1237 Mongol invasion of the Principality of Ryazan

The siege of Ryazan happened in Ryazan on December 1237 during the Mongol invasion of Kievan Rus'. Ryazan was the capital of the Principality of Ryazan, and was the first Kievan Rus' city to be besieged by the Mongol invaders under Genghis Khan's grandson Batu Khan.

== Prelude ==
In the autumn of 1237, the Mongol Horde led by Batu Khan invaded the Rus' principality of Ryazan. The Prince of Ryazan, Yuriy Igorevich, asked Yuriy Vsevolodovich, the prince of Vladimir, for help, but did not receive any.

== Siege ==
The Mongols defeated the vanguard of the Ryazan army at the Voronezh River and on December 16, 1237 besieged the capital of the principality (this site is now known as Old Ryazan, Staraya Ryazan, and is situated some 50 km from the modern city of Ryazan).
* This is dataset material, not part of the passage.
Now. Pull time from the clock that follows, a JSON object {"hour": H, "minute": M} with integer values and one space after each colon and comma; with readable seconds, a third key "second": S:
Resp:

The townspeople repelled the first Mongol attacks. The Mongols then used catapults to destroy the city's fortifications. On December 21, Batu Khan's troops stormed the walls, plundered Ryazan, killed Prince Yuriy and his wife, executed nearly all of the city's inhabitants, and burned the city to the ground. "But God saved the Bishop, for he had departed the same moment when the troops invested the town."

== Casualties ==
The population of Ryazan in the 13th century is hard to estimate. Archaeological excavations on the site of Old Ryazan in 1915 and 1979 uncovered 97 severed heads on the site of the former church, and 143 bodies in several mass graves, all of whom had met violent deaths during the sack of the city.

== Aftermath ==
The writer of the Rus' chronicle described the aftermath of the battle with the words "There was none left to groan and cry". The city of Old Ryazan was completely destroyed and was never rebuilt, though archeologist M. W. Thompson wrote "Life was soon renewed. The churches and fortifications were restored and new houses built. In the fourteenth century, however, the capital of the princedom was for several reasons, including repeated raids by Tartars because of its proximity to the steppe, transferred to Pereyaslavl-Ryazansky (renamed Ryazan in 1778). The old town gradually became deserted."

After the destruction of Ryazan, Batu Khan's horde pushed on into the principality of Vladimir-Suzdal.